## Listed entries
-- -- --

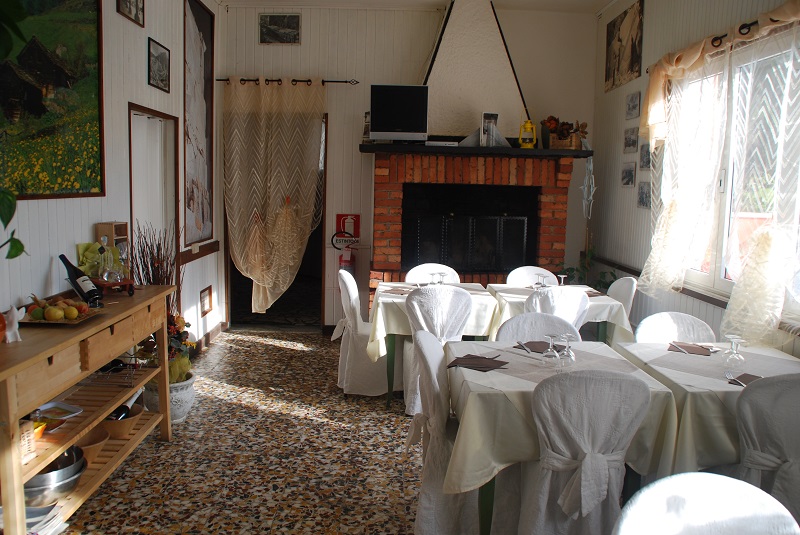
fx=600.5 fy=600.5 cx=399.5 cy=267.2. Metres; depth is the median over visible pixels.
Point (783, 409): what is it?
chair
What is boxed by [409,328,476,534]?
chair
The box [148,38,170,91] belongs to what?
framed picture
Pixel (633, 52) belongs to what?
picture
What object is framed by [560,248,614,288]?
potted plant
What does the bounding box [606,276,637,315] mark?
chair
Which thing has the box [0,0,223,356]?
left wall
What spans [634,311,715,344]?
chair
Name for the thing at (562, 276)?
wine glass
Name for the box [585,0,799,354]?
right wall
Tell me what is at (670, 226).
curtain
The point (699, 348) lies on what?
napkin
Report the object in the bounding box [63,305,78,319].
apple
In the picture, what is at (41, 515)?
magazine stack
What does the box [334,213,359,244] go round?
fire extinguisher sign
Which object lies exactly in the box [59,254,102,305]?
wine bottle
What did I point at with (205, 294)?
picture frame
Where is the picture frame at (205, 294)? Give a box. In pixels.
[198,286,212,316]
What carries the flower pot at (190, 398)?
on the floor
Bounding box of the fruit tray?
[18,304,102,324]
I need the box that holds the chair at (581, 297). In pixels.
[522,286,589,331]
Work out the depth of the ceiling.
5.75 m
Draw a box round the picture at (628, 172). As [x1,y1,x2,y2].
[620,161,635,187]
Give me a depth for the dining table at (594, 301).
4.23 m
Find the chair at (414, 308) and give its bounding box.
[402,286,472,414]
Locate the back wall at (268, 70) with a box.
[218,0,598,331]
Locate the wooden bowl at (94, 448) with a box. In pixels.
[71,426,109,463]
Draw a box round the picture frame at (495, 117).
[480,112,499,146]
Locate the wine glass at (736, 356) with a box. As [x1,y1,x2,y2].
[722,335,745,366]
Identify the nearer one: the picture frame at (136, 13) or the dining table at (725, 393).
the dining table at (725, 393)
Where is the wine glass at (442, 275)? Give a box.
[437,272,446,285]
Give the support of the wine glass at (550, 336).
on the dining table at (495, 390)
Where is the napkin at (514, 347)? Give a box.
[514,340,549,352]
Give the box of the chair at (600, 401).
[510,368,654,534]
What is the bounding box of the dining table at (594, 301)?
[488,282,632,344]
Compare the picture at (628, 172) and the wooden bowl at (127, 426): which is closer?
the wooden bowl at (127, 426)
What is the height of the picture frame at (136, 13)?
0.324 m
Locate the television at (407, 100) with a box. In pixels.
[369,84,428,141]
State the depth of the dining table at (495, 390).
2.36 m
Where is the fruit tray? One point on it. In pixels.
(80, 318)
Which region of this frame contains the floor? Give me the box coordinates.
[50,327,432,534]
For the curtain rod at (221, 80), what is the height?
0.058 m
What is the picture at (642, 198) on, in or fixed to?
attached to the right wall at (641, 89)
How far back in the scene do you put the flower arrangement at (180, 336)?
3.84 m
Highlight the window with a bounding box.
[686,33,799,315]
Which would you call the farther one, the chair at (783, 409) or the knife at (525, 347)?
the knife at (525, 347)
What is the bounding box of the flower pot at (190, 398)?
[142,371,196,423]
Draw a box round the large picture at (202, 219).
[183,0,214,247]
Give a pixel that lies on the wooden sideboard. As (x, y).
(99, 364)
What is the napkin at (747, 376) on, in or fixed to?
on the dining table at (725, 393)
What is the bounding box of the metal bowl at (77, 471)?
[22,446,85,504]
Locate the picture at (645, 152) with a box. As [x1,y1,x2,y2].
[639,142,651,169]
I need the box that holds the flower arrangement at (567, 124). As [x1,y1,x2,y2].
[542,116,587,149]
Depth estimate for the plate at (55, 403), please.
2.78 m
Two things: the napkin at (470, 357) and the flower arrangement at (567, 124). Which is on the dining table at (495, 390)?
the napkin at (470, 357)
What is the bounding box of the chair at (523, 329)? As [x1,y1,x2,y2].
[496,312,582,342]
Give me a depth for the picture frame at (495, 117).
5.49 m
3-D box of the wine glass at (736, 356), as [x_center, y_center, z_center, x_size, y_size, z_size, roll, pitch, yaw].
[1.505,0.378,2.704,0.084,0.137,0.085,1,7,-1]
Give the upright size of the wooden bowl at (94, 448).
0.111 m
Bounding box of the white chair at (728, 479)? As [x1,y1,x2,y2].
[612,472,798,534]
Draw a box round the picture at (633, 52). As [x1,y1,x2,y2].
[603,0,644,91]
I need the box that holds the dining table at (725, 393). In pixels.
[614,338,799,475]
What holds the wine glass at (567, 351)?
on the dining table at (495, 390)
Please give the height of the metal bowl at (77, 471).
0.154 m
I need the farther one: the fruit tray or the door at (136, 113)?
the door at (136, 113)
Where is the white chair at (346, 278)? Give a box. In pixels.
[335,267,395,396]
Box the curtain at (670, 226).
[639,44,731,299]
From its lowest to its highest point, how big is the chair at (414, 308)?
0.888 m
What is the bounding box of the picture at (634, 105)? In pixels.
[625,90,640,119]
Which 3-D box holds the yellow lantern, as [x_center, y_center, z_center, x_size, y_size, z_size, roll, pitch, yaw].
[1.174,-1.237,5.524,0.157,0.297,0.149,5,8,29]
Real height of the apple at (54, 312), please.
0.065 m
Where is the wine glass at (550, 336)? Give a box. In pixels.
[542,333,560,364]
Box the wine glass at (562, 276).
[557,274,567,286]
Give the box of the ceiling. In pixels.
[220,0,612,12]
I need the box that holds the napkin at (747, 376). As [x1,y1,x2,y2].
[728,373,762,385]
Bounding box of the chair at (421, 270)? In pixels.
[405,263,459,283]
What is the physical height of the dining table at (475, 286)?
0.769 m
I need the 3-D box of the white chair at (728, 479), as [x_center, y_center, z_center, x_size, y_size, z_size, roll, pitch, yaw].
[0.695,0.937,1.264,0.520,0.876,0.531,1,7,-1]
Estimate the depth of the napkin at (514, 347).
2.94 m
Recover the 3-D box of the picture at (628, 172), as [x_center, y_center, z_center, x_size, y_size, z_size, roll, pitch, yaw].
[1.989,-0.804,5.224,0.023,0.208,0.261,1,7,-1]
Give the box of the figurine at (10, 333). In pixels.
[1,304,23,342]
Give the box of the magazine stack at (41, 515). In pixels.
[24,503,66,534]
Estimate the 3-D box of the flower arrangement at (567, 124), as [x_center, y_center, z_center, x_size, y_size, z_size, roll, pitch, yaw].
[1.534,-1.254,5.589,0.461,0.314,0.280,1,7,-1]
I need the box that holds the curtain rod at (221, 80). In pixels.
[215,77,358,85]
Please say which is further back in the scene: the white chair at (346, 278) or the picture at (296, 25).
the picture at (296, 25)
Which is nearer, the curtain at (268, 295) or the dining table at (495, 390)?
the dining table at (495, 390)
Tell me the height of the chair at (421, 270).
0.896 m
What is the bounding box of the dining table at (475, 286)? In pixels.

-- -- --

## Directions
Each line above is to be transcribed exactly, though its pictures are not.

## Answer section
fx=600.5 fy=600.5 cx=399.5 cy=267.2. Metres; depth is the median over visible pixels.
Point (783, 409): what is it?
chair
What is boxed by [409,328,476,534]?
chair
The box [148,38,170,91] belongs to what?
framed picture
Pixel (633, 52) belongs to what?
picture
What object is framed by [560,248,614,288]?
potted plant
What does the bounding box [606,276,637,315] mark?
chair
Which thing has the box [0,0,223,356]?
left wall
What spans [634,311,715,344]?
chair
Name for the thing at (562, 276)?
wine glass
Name for the box [585,0,799,354]?
right wall
Tell me what is at (670, 226).
curtain
The point (699, 348) lies on what?
napkin
Report the object in the bounding box [63,305,78,319].
apple
In the picture, what is at (41, 515)?
magazine stack
What does the box [334,213,359,244] go round?
fire extinguisher sign
Which object lies exactly in the box [59,254,102,305]?
wine bottle
What did I point at with (205, 294)?
picture frame
Where is the picture frame at (205, 294)? Give a box. In pixels.
[198,286,212,316]
What carries the flower pot at (190, 398)?
on the floor
Bounding box of the fruit tray?
[18,304,102,324]
I need the box that holds the chair at (581, 297). In pixels.
[522,286,589,331]
Work out the depth of the ceiling.
5.75 m
Draw a box round the picture at (628, 172). As [x1,y1,x2,y2].
[620,161,635,187]
Give me a depth for the dining table at (594, 301).
4.23 m
Find the chair at (414, 308) and give its bounding box.
[402,286,472,414]
Locate the back wall at (268, 70) with a box.
[218,0,598,331]
Locate the wooden bowl at (94, 448) with a box. In pixels.
[71,426,109,463]
Draw a box round the picture frame at (495, 117).
[480,112,499,146]
Locate the wine glass at (736, 356) with a box. As [x1,y1,x2,y2].
[722,335,745,366]
Identify the nearer one: the picture frame at (136, 13) or the dining table at (725, 393).
the dining table at (725, 393)
Where is the wine glass at (442, 275)? Give a box.
[437,272,446,285]
Give the support of the wine glass at (550, 336).
on the dining table at (495, 390)
Where is the napkin at (514, 347)? Give a box.
[514,340,549,352]
Give the box of the chair at (600, 401).
[510,368,654,534]
What is the bounding box of the dining table at (594, 301)?
[488,282,632,344]
Compare the picture at (628, 172) and the wooden bowl at (127, 426): which is closer?
the wooden bowl at (127, 426)
What is the height of the picture frame at (136, 13)?
0.324 m
Locate the television at (407, 100) with a box. In pixels.
[369,84,428,141]
State the depth of the dining table at (495, 390).
2.36 m
Where is the fruit tray? One point on it. In pixels.
(80, 318)
Which region of this frame contains the floor? Give me the box coordinates.
[50,327,432,534]
For the curtain rod at (221, 80), what is the height?
0.058 m
What is the picture at (642, 198) on, in or fixed to?
attached to the right wall at (641, 89)
How far back in the scene do you put the flower arrangement at (180, 336)?
3.84 m
Highlight the window with a bounding box.
[686,33,799,315]
Which would you call the farther one, the chair at (783, 409) or the knife at (525, 347)?
the knife at (525, 347)
What is the bounding box of the flower pot at (190, 398)?
[142,371,196,423]
Draw a box round the large picture at (202, 219).
[183,0,214,247]
Give a pixel that lies on the wooden sideboard. As (x, y).
(99, 364)
What is the napkin at (747, 376) on, in or fixed to?
on the dining table at (725, 393)
What is the bounding box of the metal bowl at (77, 471)?
[22,446,85,504]
Locate the picture at (645, 152) with a box. As [x1,y1,x2,y2].
[639,142,651,169]
I need the box that holds the flower arrangement at (567, 124). As [x1,y1,x2,y2].
[542,116,587,149]
Depth estimate for the plate at (55, 403), please.
2.78 m
Two things: the napkin at (470, 357) and the flower arrangement at (567, 124). Which is on the dining table at (495, 390)?
the napkin at (470, 357)
What is the bounding box of the chair at (523, 329)? As [x1,y1,x2,y2].
[496,312,582,342]
Give me a depth for the picture frame at (495, 117).
5.49 m
3-D box of the wine glass at (736, 356), as [x_center, y_center, z_center, x_size, y_size, z_size, roll, pitch, yaw].
[1.505,0.378,2.704,0.084,0.137,0.085,1,7,-1]
Give the upright size of the wooden bowl at (94, 448).
0.111 m
Bounding box of the white chair at (728, 479)? As [x1,y1,x2,y2].
[612,472,798,534]
Draw a box round the picture at (633, 52). As [x1,y1,x2,y2].
[603,0,644,91]
I need the box that holds the dining table at (725, 393). In pixels.
[614,338,799,475]
What holds the wine glass at (567, 351)?
on the dining table at (495, 390)
Please give the height of the metal bowl at (77, 471).
0.154 m
I need the farther one: the fruit tray or the door at (136, 113)?
the door at (136, 113)
Where is the white chair at (346, 278)? Give a box. In pixels.
[335,267,395,396]
Box the curtain at (670, 226).
[639,44,731,299]
From its lowest to its highest point, how big is the chair at (414, 308)?
0.888 m
What is the bounding box of the picture at (634, 105)? In pixels.
[625,90,640,119]
Which 3-D box holds the yellow lantern, as [x_center, y_center, z_center, x_size, y_size, z_size, roll, pitch, yaw].
[1.174,-1.237,5.524,0.157,0.297,0.149,5,8,29]
Real height of the apple at (54, 312), please.
0.065 m
Where is the wine glass at (550, 336)? Give a box. In pixels.
[542,333,560,364]
Box the wine glass at (562, 276).
[557,274,567,286]
Give the box of the ceiling. In pixels.
[220,0,612,12]
I need the box that holds the napkin at (747, 376). As [x1,y1,x2,y2].
[728,373,762,385]
Bounding box of the chair at (421, 270)? In pixels.
[405,263,459,283]
What is the physical height of the dining table at (475, 286)?
0.769 m
I need the 3-D box of the white chair at (728, 479), as [x_center, y_center, z_center, x_size, y_size, z_size, roll, pitch, yaw].
[0.695,0.937,1.264,0.520,0.876,0.531,1,7,-1]
Estimate the depth of the napkin at (514, 347).
2.94 m
Recover the 3-D box of the picture at (628, 172), as [x_center, y_center, z_center, x_size, y_size, z_size, roll, pitch, yaw].
[1.989,-0.804,5.224,0.023,0.208,0.261,1,7,-1]
Give the box of the figurine at (10, 333). In pixels.
[1,304,23,342]
Give the box of the magazine stack at (41, 515). In pixels.
[24,503,66,534]
Estimate the 3-D box of the flower arrangement at (567, 124), as [x_center, y_center, z_center, x_size, y_size, z_size, roll, pitch, yaw].
[1.534,-1.254,5.589,0.461,0.314,0.280,1,7,-1]
I need the box that holds the curtain rod at (221, 80). In pixels.
[215,77,358,85]
Please say which is further back in the scene: the white chair at (346, 278) or the picture at (296, 25).
the picture at (296, 25)
Which is nearer, the curtain at (268, 295) or the dining table at (495, 390)?
the dining table at (495, 390)
Tell me the height of the chair at (421, 270).
0.896 m
What is the bounding box of the dining table at (475, 286)? In pixels.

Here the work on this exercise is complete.